Saturday, 1 August 2015

Wesleyan School Hyde Workbook

This weeks post comes from Jayne Hulme who contacted me a few weeks back now,
Jayne writes:
I have an old geography work book which belonged to my great grandmother. It is dated 1880. One of the pages says Wesleyan School, and another says Hyde. I was wondering if you had any information about the school, it's a very interesting book and I would love to share it.

Wesleyan School Water Street. 
I think this is the school from which the school book was worked in, buy then I have not been able to find a date for the school building above being built, I came across reference to an older Wesleyan School that is mentioned in The Annals of Hyde, 

From The Annals Of Hyde And District
Thomas Middleton 
Printed 1899


An old building, now pulled down and replaced by the well-built Jubilee Schools, was long the centre of Wesleyanism in Hyde. The first trustees of this building were appointed in 1822, and consisted of Thomas Ashton, John Howard, Charles Howard, and Thomas Howard, Esquire., cotton spinners ; John Clarke, Esquire., S. Ashton, the younger, John Ashton, the younger, and Thomas Bridges, cotton spinners; Thomas Davis, minister; John Goodfellow and Aaron Newall, mechanics; J. Rowland, over-looker; J. Chippendale, exciseman; J. Rydings, cabinet maker; and J. Waterhouse, slater.
A structure two storeys high was built, "the upper storey to be used as a preaching house
by the Wesleyans and the lower room for Sunday and day school." The expenses of the building were to be borne as under: " T. Ashton on behalf of self and brother, and J. C. and T. Howard will at their own private expense erect, complete, and finish the lower storey, and the said trustees shall at the expense of the Wesleyan Methodist Society erect the second storey except the roof, which the said T. Ashton, his brothers, and J. C. and T.
Howard shall complete at their own private cost." The trustees decided that the lower room should be under the management of the Wesleyan Methodist Society, and that if ever the Society became extinct they should have power to sell the preaching room and school, and after paying all debts apply the money for the spread of religion among the Wesleyans, as the trustees should direct.
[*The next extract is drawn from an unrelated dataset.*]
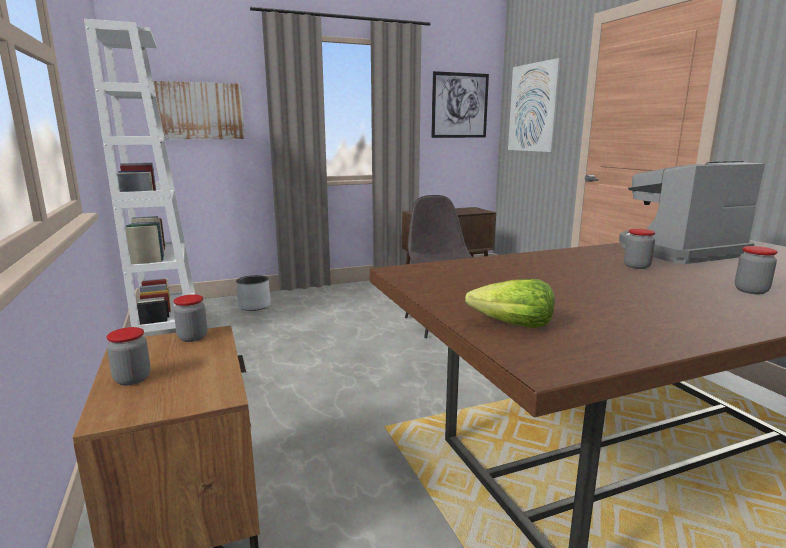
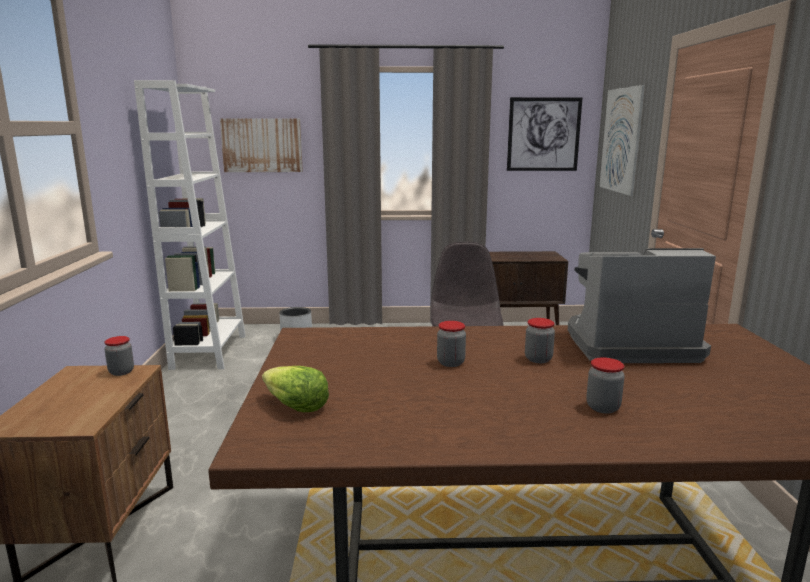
camera: 20 degrees right, 0 degrees up
jar [106,327,151,385] -> jar moved to [437,321,466,367]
This old building rendered good service to Hyde, for in the language of Mr. Robert Bell's report (1886), "it was here for many years the main business of the town was transacted; our children were educated, our friends worshipped, our births and deaths were recorded, and our poor relieved." The growth of Wesleyanism was met in 1850 by the erection of the large chapel in Norfolk Street, and yet again when the Jubilee Schools were built to replace the original building just referred to. There are
also fine chapels, with Sunday schools attached, in connection with the Wesleyan body in Newton and Gee Cross.

I think this is a wonderful book, and shows the standard of Education this school taught at the time. I think the work, drawings and handwriting is a joy to see. I think the whole book deserves scanning and putting on line, and very worthy piece of social history. 


Trish said...

I am not sure where the school was, but I think you made a good guess. And wow, what a lovely workbook to have from so very long ago. It certainly does show the high standard of education back then. It is so beautifully written by the young lady, you can see how she took such great pride in her work.
It's a great shame they don't do this sort of geography lesson in the schools today!

Susan Jaleel said...

The school was in Water Street, standing just about where the entrance to Asda car park is today. The building had many uses when it had ceased to be a school - Food Office, Labour Exchange being just two of them.